How Can Igbo Traditional Morality Solve the Problem of Nigeria Security Crises?

We have itemised the salient areas in Igbo traditional morality which can serve as a fulcrum for promoting national security. I have also identified the various causes of national security crises in which both the government and the citizens are contributory agents. Among these salient points in Igbo traditional morality are justice, pre-eminence of the community, respect for the sanctity and dignity of human life, love for oneself and his/her neighbour, belief in goodlife and the reward for after life among other ones.
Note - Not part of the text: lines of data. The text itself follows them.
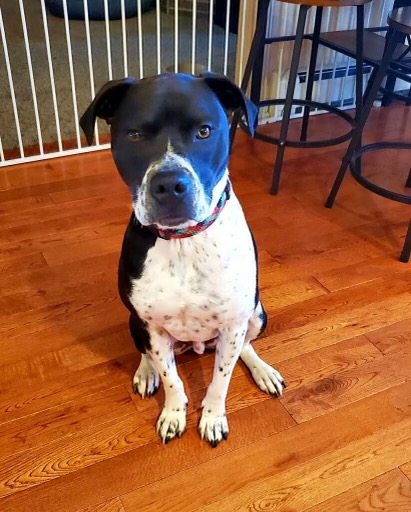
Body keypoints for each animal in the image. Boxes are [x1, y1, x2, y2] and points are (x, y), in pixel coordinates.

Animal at [80, 73, 285, 447]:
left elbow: (221, 380)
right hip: (135, 322)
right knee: (146, 352)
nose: (170, 185)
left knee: (245, 348)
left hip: (257, 313)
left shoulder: (232, 324)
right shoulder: (153, 326)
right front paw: (174, 414)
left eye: (204, 131)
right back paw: (146, 372)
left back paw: (263, 371)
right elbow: (172, 378)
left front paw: (213, 417)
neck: (183, 242)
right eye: (134, 134)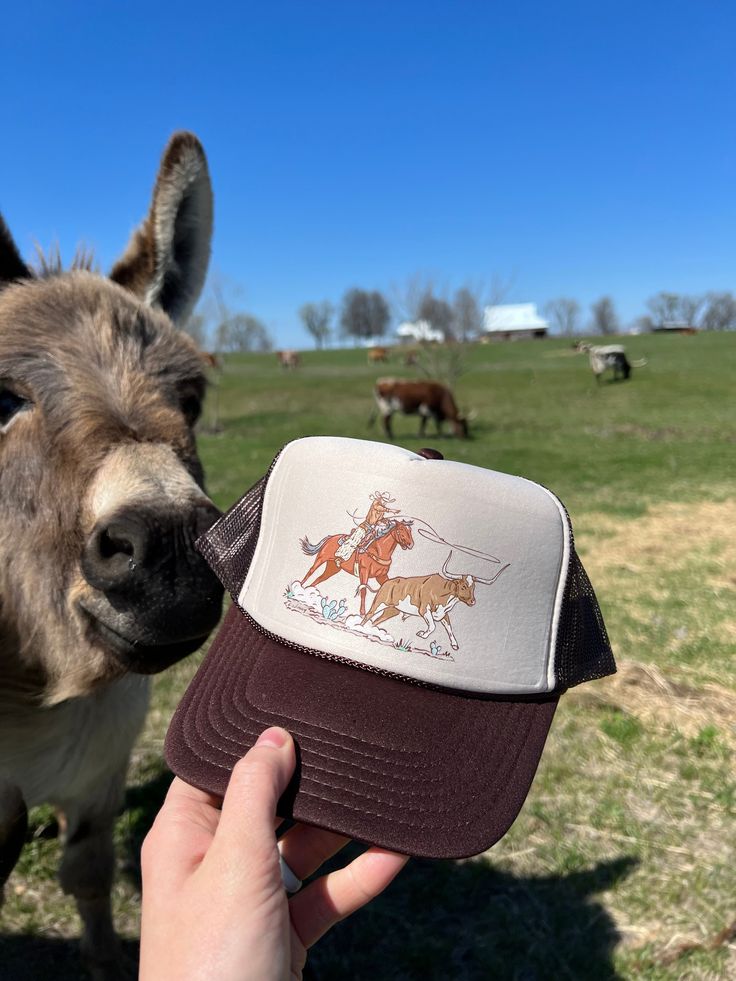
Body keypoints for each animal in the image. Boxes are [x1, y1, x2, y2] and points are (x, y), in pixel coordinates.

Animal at [360, 552, 506, 652]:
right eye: (464, 586)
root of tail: (388, 582)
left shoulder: (443, 614)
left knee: (375, 621)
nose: (473, 601)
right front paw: (423, 634)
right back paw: (359, 627)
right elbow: (432, 626)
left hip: (392, 610)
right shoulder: (424, 610)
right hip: (379, 603)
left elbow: (449, 629)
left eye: (474, 587)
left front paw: (454, 644)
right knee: (368, 615)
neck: (444, 594)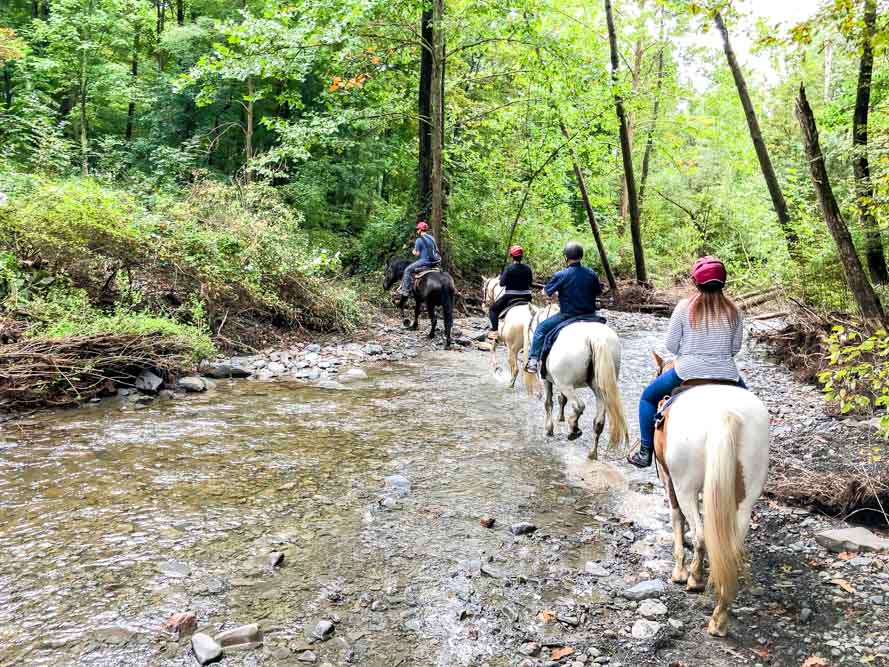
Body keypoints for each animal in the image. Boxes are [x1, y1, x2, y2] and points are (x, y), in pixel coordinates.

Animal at [528, 306, 632, 460]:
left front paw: (549, 429)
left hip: (567, 385)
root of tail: (595, 337)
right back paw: (592, 453)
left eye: (530, 327)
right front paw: (560, 418)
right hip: (600, 388)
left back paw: (573, 428)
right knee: (598, 421)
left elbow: (548, 403)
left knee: (579, 405)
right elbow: (561, 399)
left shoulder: (546, 380)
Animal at [648, 350, 768, 636]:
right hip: (745, 498)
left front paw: (679, 571)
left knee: (700, 534)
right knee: (730, 549)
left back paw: (694, 579)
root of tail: (726, 413)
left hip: (685, 485)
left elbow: (677, 518)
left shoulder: (669, 480)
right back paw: (719, 618)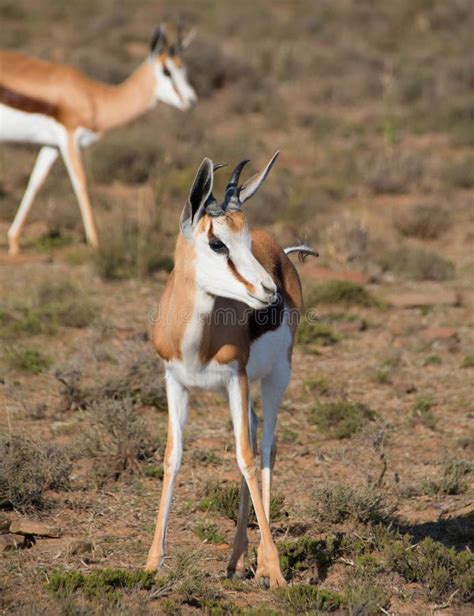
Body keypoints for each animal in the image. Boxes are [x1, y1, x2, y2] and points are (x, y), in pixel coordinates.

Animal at [0, 25, 196, 254]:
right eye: (166, 70)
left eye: (184, 69)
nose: (191, 100)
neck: (95, 98)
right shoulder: (69, 139)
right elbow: (81, 184)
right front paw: (96, 245)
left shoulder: (52, 145)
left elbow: (35, 181)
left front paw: (14, 242)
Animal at [147, 153, 318, 588]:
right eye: (217, 242)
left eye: (244, 241)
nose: (270, 291)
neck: (197, 342)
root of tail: (281, 250)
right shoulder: (175, 382)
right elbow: (173, 455)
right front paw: (152, 562)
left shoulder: (234, 379)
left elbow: (245, 457)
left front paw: (274, 568)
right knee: (256, 436)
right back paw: (236, 558)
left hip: (276, 379)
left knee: (267, 447)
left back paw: (259, 562)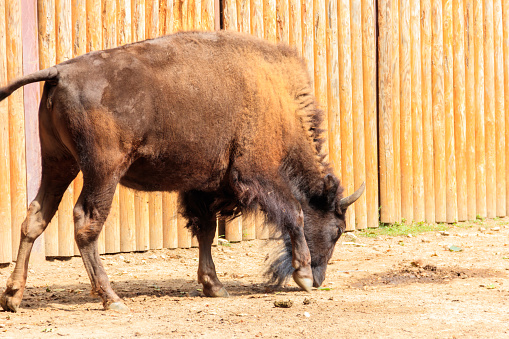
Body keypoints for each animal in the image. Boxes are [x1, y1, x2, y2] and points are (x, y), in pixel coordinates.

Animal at [1, 30, 364, 312]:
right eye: (337, 231)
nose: (320, 278)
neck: (279, 101)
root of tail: (59, 72)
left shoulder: (202, 187)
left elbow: (205, 230)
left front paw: (214, 286)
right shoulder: (257, 174)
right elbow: (295, 214)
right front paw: (302, 275)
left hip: (58, 163)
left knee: (35, 217)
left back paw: (12, 297)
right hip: (102, 170)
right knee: (85, 222)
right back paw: (112, 298)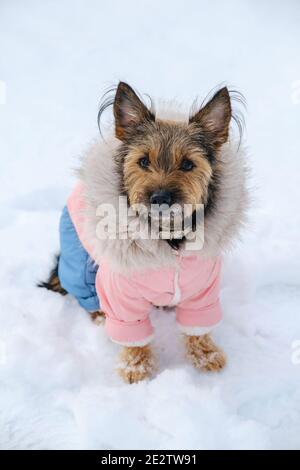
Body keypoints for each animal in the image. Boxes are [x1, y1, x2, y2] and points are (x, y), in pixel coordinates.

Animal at [41, 81, 247, 382]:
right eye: (143, 161)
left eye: (188, 164)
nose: (160, 197)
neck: (168, 239)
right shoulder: (119, 291)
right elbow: (133, 336)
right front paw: (136, 369)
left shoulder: (202, 289)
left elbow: (198, 326)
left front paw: (206, 355)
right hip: (79, 262)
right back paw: (100, 314)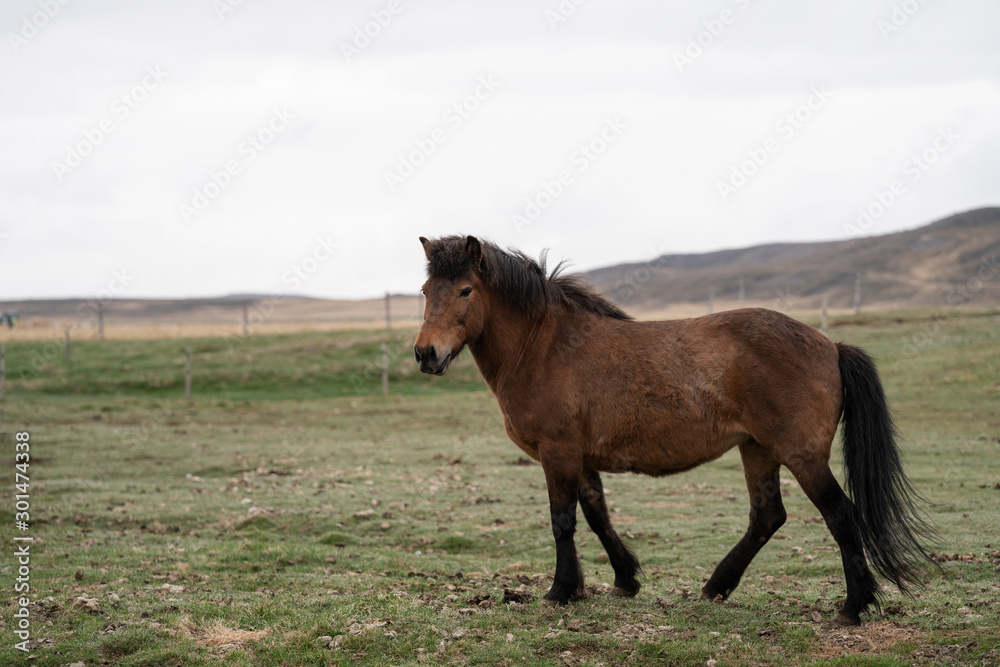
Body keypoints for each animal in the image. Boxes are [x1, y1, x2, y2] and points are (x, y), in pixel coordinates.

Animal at [410, 235, 932, 628]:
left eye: (465, 291)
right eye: (425, 290)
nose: (425, 354)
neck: (545, 346)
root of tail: (830, 345)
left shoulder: (558, 453)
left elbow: (563, 521)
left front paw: (560, 590)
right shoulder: (580, 458)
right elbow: (597, 516)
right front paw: (623, 581)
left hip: (801, 455)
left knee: (840, 515)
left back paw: (853, 606)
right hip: (758, 449)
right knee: (767, 517)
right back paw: (717, 586)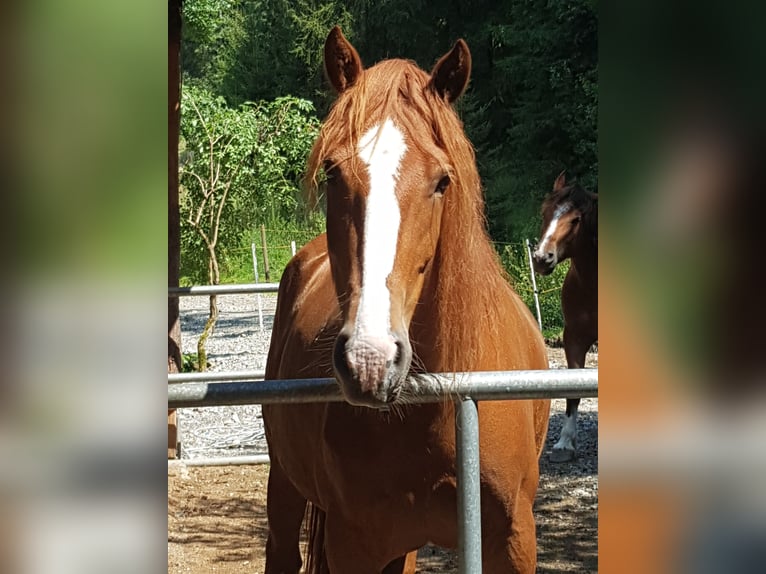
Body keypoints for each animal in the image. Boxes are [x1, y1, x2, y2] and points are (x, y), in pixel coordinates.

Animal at [264, 28, 552, 574]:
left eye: (441, 180)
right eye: (332, 173)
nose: (370, 361)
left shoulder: (514, 541)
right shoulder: (355, 545)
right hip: (285, 488)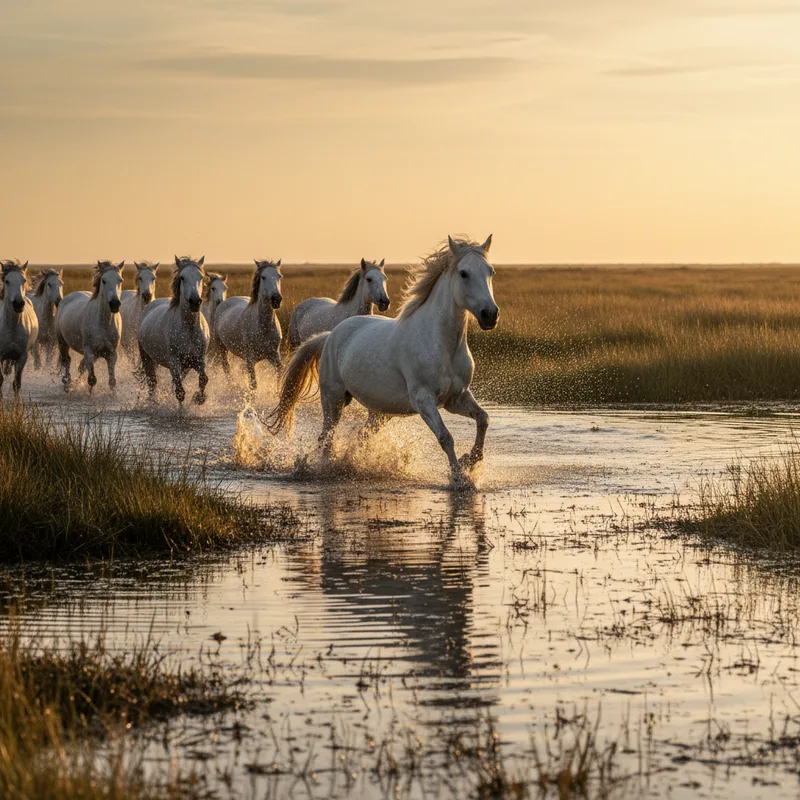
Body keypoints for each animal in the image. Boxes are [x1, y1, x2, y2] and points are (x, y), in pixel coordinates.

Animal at [0, 261, 38, 397]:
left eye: (24, 280)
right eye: (7, 281)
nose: (18, 304)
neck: (11, 327)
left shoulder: (22, 356)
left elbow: (16, 384)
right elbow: (0, 380)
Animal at [56, 261, 124, 393]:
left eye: (120, 280)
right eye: (104, 280)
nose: (114, 304)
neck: (103, 324)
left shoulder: (111, 354)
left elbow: (112, 382)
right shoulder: (89, 351)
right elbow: (92, 379)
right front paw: (89, 394)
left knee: (81, 367)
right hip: (63, 342)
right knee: (67, 361)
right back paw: (67, 384)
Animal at [137, 256, 209, 406]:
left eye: (201, 276)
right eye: (182, 277)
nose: (195, 301)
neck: (189, 329)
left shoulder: (198, 360)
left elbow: (203, 379)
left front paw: (198, 398)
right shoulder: (174, 362)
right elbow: (180, 393)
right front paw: (180, 409)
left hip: (185, 366)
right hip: (146, 358)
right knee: (152, 383)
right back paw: (152, 403)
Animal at [214, 259, 282, 389]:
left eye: (279, 276)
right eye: (263, 277)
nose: (276, 299)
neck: (263, 327)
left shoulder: (274, 356)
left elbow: (279, 377)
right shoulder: (250, 360)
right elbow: (254, 385)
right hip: (221, 347)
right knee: (226, 367)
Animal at [267, 235, 499, 486]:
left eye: (491, 271)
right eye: (464, 273)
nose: (490, 315)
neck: (444, 345)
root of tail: (330, 335)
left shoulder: (456, 398)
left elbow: (483, 419)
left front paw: (471, 460)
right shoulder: (424, 400)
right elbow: (446, 437)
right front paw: (459, 477)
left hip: (379, 411)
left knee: (361, 435)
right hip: (333, 398)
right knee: (326, 437)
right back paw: (327, 466)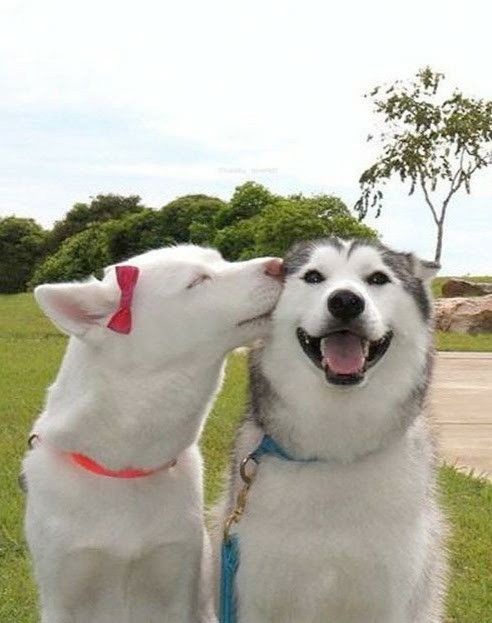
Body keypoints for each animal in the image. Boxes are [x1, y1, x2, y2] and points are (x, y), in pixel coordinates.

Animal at [23, 244, 283, 623]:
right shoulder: (63, 597)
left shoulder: (178, 585)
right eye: (197, 281)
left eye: (220, 260)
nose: (282, 265)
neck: (126, 470)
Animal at [220, 238, 446, 623]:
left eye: (377, 278)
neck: (335, 449)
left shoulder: (392, 594)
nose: (345, 301)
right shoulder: (254, 590)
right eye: (313, 276)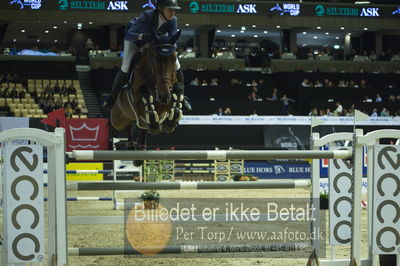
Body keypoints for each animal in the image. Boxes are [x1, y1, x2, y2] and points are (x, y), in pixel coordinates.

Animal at [110, 30, 184, 164]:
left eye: (174, 58)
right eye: (154, 58)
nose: (164, 95)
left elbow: (178, 92)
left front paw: (170, 121)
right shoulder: (138, 105)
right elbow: (145, 97)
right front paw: (154, 120)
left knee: (140, 127)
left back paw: (141, 148)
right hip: (117, 120)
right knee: (129, 125)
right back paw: (131, 147)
Many have identified injustice as the cause of the present security crises in Nigeria. This injustice stems on the part of government for failing to cater for the citizens by providing them what rightly belongs to them. The glaring disparity in the country is against Igbo traditional morality which emphasized Onye rie ya nye nwa nna ya (if you eat you give to your brother). The emphasis on one brotherhood is a manifestation of the Igbo (African) extended family relation. The government instituted injustice through unfair sharing and the masses are angry. Similarly, government has failed to institute a good machinery for the dispensation of justice and people are resorting to jungle justice. The moral code of “live and let others live” is often violated by the government who wants to live and let others die. The promises of democracy dividend have disappeared to the wind. The 2012 flood disaster in the country has equally exposed the insensitivity of government to the right and plight of the masses. There are demonstrations in most of the refugee camps because of total neglect, yet our leaders are enjoying unimaginable comfort. The feeling of neighbourliness and concern has completely disappeared and the result is deep rooted sentiment on the part of the citizens which is finding outlet in crime and other vices.

On the part of the citizens, their action is a follow up to that of the government. Government has not done anything substantial to convince the citizens that this is one country, one people and one destiny. Some national policies like “character commission”, Educationally less Disadvantage states and others that favour a particular area of the country is a manifestation that we are not one family. Igbo traditional morality emphasizes meritocracy and consensus. These are lacking in our national life. The bottom line is that Nigeria as a nation does not have a national morality which should be a foundation for our constitution. This lacuna should be filled. The question is how.

Morality is imbibed through education and generational transfer. This is the time to begin because our past is empty morally as a nation. Regional and ethnic alliance have always taken the place of national affiliation. That is why one tribe will not have any qualm of conscience slaughtering the other; and sometimes with support from their leaders. This is a clear indication of lack of respect for the dignity and sanctity of human life. Man should be an end in itself not a means to any other end. Government should include in our curriculum these salient points of Igbo traditional morality which emphasize the universality of all human person. Our leaders should live and act in accordance with these tenets because when our leaders live morally, the citizens are bound to follow.

5. Conclusion

As a nation, we need security of lives and property anywhere in this country. This cannot come in a vacuum. Our constitution and other coercive instruments of the state have also failed. The option is the search for a moral principle where we will be judged by our conscience and not by any other means that can be adulterated. This moral principles is found in Igbo traditional morality because of its humanistic and universal qualities.